▶ _INSTRUCTIONS FOR THE TASK_: Once you have read the entries below, write them all out again exactly.
*** Opening MATERIALS PROVIDED ***
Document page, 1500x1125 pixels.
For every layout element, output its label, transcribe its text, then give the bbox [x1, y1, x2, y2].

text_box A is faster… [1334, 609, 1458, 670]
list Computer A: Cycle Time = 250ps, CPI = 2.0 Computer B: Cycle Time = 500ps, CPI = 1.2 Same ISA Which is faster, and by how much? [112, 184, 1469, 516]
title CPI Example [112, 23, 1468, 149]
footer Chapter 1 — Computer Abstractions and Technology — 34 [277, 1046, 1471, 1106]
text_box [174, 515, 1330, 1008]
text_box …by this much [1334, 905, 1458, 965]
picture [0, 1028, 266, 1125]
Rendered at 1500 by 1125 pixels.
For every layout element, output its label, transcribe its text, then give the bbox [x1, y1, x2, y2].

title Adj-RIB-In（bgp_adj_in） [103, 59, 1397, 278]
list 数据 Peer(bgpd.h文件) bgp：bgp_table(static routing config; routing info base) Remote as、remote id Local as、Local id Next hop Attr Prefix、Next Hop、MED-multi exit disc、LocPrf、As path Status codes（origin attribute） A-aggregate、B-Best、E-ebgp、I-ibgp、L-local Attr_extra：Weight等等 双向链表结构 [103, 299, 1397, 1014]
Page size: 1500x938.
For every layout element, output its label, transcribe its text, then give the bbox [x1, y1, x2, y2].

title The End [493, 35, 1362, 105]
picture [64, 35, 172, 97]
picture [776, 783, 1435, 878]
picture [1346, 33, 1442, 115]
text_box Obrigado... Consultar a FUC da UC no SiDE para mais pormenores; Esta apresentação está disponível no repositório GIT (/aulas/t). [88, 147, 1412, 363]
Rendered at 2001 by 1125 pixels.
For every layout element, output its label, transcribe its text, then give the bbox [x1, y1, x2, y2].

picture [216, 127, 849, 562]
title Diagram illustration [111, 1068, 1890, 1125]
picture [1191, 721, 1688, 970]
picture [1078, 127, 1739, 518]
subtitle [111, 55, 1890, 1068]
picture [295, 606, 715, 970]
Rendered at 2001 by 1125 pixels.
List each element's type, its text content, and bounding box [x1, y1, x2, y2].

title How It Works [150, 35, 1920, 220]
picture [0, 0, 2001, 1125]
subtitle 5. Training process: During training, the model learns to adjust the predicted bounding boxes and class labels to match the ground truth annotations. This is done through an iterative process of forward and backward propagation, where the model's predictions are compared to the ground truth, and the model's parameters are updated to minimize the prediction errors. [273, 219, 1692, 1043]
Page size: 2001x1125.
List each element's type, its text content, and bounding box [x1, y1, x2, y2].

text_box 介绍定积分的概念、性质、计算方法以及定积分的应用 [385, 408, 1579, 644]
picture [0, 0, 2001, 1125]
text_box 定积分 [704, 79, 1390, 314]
*** Closing MATERIALS PROVIDED ***
▶ _RESULT FOR THIS EXERCISE_:
Document page, 1500x1125 pixels.
For every layout element, output its label, transcribe its text, then give the bbox [x1, y1, x2, y2].

text_box A is faster… [1334, 609, 1458, 670]
list Computer A: Cycle Time = 250ps, CPI = 2.0 Computer B: Cycle Time = 500ps, CPI = 1.2 Same ISA Which is faster, and by how much? [112, 184, 1469, 516]
title CPI Example [112, 23, 1468, 149]
footer Chapter 1 — Computer Abstractions and Technology — 34 [277, 1046, 1471, 1106]
text_box [174, 515, 1330, 1008]
text_box …by this much [1334, 905, 1458, 965]
picture [0, 1028, 266, 1125]
Rendered at 1500 by 1125 pixels.
For every layout element, output its label, transcribe its text, then give the bbox [x1, y1, x2, y2].

title Adj-RIB-In（bgp_adj_in） [103, 59, 1397, 278]
list 数据 Peer(bgpd.h文件) bgp：bgp_table(static routing config; routing info base) Remote as、remote id Local as、Local id Next hop Attr Prefix、Next Hop、MED-multi exit disc、LocPrf、As path Status codes（origin attribute） A-aggregate、B-Best、E-ebgp、I-ibgp、L-local Attr_extra：Weight等等 双向链表结构 [103, 299, 1397, 1014]
Page size: 1500x938.
For every layout element, output its label, transcribe its text, then give the bbox [x1, y1, x2, y2].

title The End [493, 35, 1362, 105]
picture [64, 35, 172, 97]
picture [776, 783, 1435, 878]
picture [1346, 33, 1442, 115]
text_box Obrigado... Consultar a FUC da UC no SiDE para mais pormenores; Esta apresentação está disponível no repositório GIT (/aulas/t). [88, 147, 1412, 363]
Rendered at 2001 by 1125 pixels.
For every layout element, output its label, transcribe its text, then give the bbox [x1, y1, x2, y2].

picture [216, 127, 849, 562]
title Diagram illustration [111, 1068, 1890, 1125]
picture [1191, 721, 1688, 970]
picture [1078, 127, 1739, 518]
subtitle [111, 55, 1890, 1068]
picture [295, 606, 715, 970]
Rendered at 2001 by 1125 pixels.
List each element's type, its text content, and bounding box [x1, y1, x2, y2].

title How It Works [150, 35, 1920, 220]
picture [0, 0, 2001, 1125]
subtitle 5. Training process: During training, the model learns to adjust the predicted bounding boxes and class labels to match the ground truth annotations. This is done through an iterative process of forward and backward propagation, where the model's predictions are compared to the ground truth, and the model's parameters are updated to minimize the prediction errors. [273, 219, 1692, 1043]
Page size: 2001x1125.
List each element's type, its text content, and bounding box [x1, y1, x2, y2].

text_box 介绍定积分的概念、性质、计算方法以及定积分的应用 [385, 408, 1579, 644]
picture [0, 0, 2001, 1125]
text_box 定积分 [704, 79, 1390, 314]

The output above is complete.